Background: Treatment of hematological malignancies with conventional DNA-damaging
drugs, such as chlorambucil (CLB), commonly results in p53-dependent chemo-resistance. Chromatin
modifying agents, such as histone deacetylase inhibitors (HDACIs), sodium butyrate (NaBu) and
trichostatin A (TSA), may reverse chemo-resistance by modulating the activity of chromatin remodeling
enzymes and/or genes that control cell proliferation, differentiation and survival.

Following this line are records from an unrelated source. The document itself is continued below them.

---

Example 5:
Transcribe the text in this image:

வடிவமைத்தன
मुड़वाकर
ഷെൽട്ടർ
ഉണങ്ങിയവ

Objective: This study examined the potential use of HDACIs and CLB combination therapies in an in
vitro chemo-resistant leukemia model.
Methods: The p53-null promyelocytic leukemia cell line, HL60, was used as an in vitro model of
chemo-resistant leukemia. Drug cytotoxicity was determined by tetrazolium salt-based colorimetric
assays and Annexin V/propidium iodide staining (flow cytometry). The level of mRNA expression of
the chromatin modifying genes was measured by quantitative real-time PCR.
Results: Micromolar concentrations of CLB combined with either NaBu or TSA triggered synergistic
cytotoxic effects in HL-60 cells (p < 0.001). The effects of the combination treatments resulted in
upregulated p21 gene expression (up to 59-fold; p<0.001) that preceded an increase in BCL6 gene expression
(up to 20-fold; p < 0.001). Statistically significant but smaller magnitude changes (≤ 2-fold; p
<0.05) were noted in the expression of other genes studied regardless of the treatment type.
Conclusion: The combination treatment of p53-null HL-60 cells with DNA-damaging agent CLB and
HDACIs NaBu and TSA triggered additive to synergistic effects on apoptosis and upregulated BCL6
and p21 expression. These findings reveal BCL6 and p21 as potential targets of chemo-resistance for
the development of anti-leukemic drugs.